Ezard, considerado um “oficial experiente com muitos anos de serviço e treinamento”, teve seu nome adicionado à “Lista Proibida” do Colégio de Policiamento, impedindo-o de trabalhar novamente no policiamento.

Ezard foi uma parte fundamental de uma iniciativa chamada Operação Venture, lançada em 2022, para combater a violência e os crimes com faca em Manchester.

O grupo de WhatsApp contendo as mensagens do Sr. Ezard foi descoberto após uma investigação sobre outro policial de uma força diferente

O grupo de WhatsApp contendo as mensagens do Sr. Ezard foi descoberto após uma investigação sobre outro policial de uma força diferente

Ele recebeu vários prêmios e elogios e esteve fortemente envolvido nos esforços para esmagar o crime organizado. Em 2013, Ezard empreendeu uma viagem através do Sahara, angariando quase 10 mil libras em memória dos PCs assassinados Fiona Bone e Nicola Hughes.

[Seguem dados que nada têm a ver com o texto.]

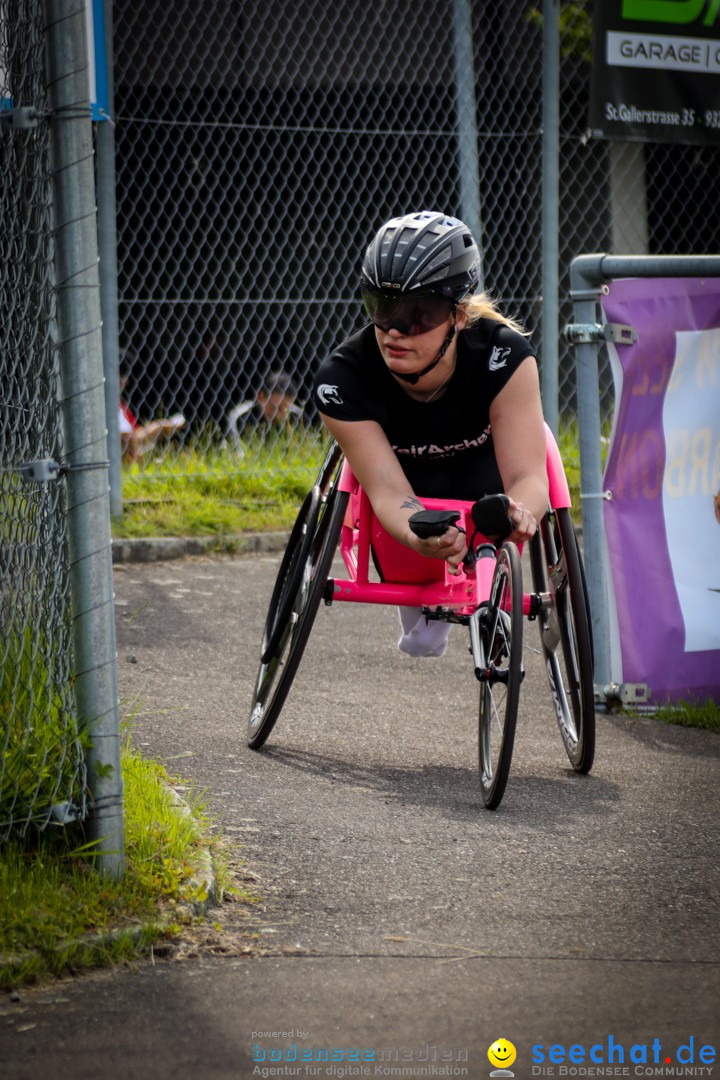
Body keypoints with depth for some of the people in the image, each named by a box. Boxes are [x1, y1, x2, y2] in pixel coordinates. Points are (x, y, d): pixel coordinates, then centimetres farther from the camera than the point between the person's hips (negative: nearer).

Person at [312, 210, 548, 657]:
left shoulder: (504, 356, -38)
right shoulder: (342, 380, -36)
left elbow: (529, 477, -41)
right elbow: (389, 491, -38)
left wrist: (518, 511, -67)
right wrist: (421, 535, -63)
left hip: (483, 459, 2)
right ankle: (419, 604, 21)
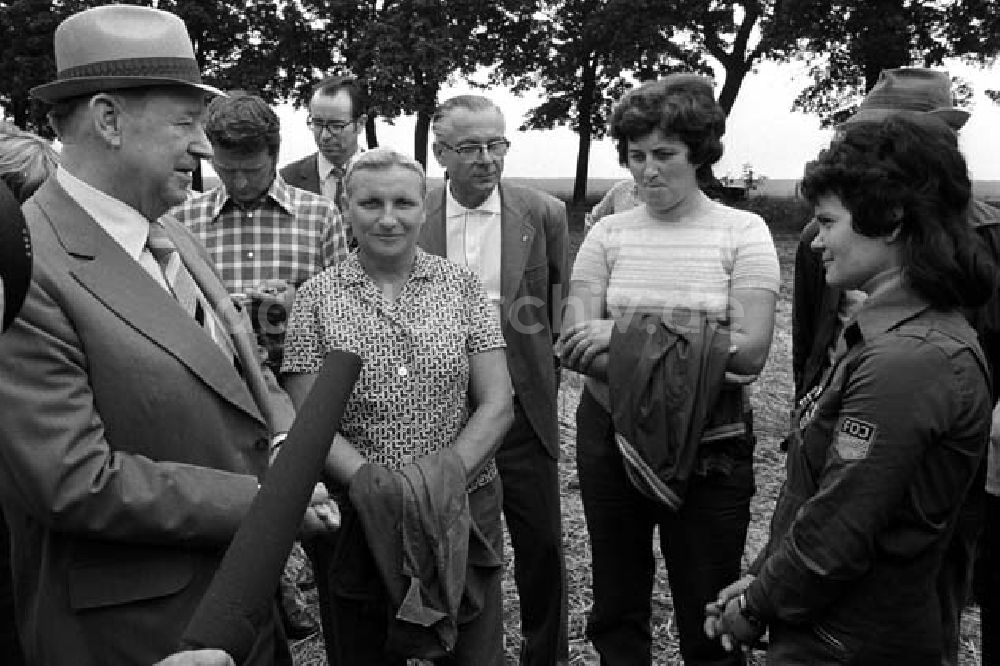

Uma declaração da família do Sr. Ezard dizia: “Estamos arrasados ​​​​ao confirmar o falecimento de nosso amado Jon. Jon foi antes de tudo um marido dedicado, um pai orgulhoso e amoroso, um filho querido, um irmão leal e amigo de muitos.

‘Jon serviu sua comunidade com dedicação durante seu tempo como inspetor de polícia, função que desempenhou com orgulho, propósito e um forte senso de dever.’

Um porta-voz do GMP disse: ‘Estamos profundamente tristes com a morte do ex-inspetor Jonathan Ezard.

“Estamos oferecendo nosso apoio aos oficiais e funcionários diretamente afetados. Continuaremos a apoiar a investigação coronal para ajudar os seus entes queridos a obter as respostas que merecem.’

Para suporte confidencial, ligue para The Samaritans no número 116123.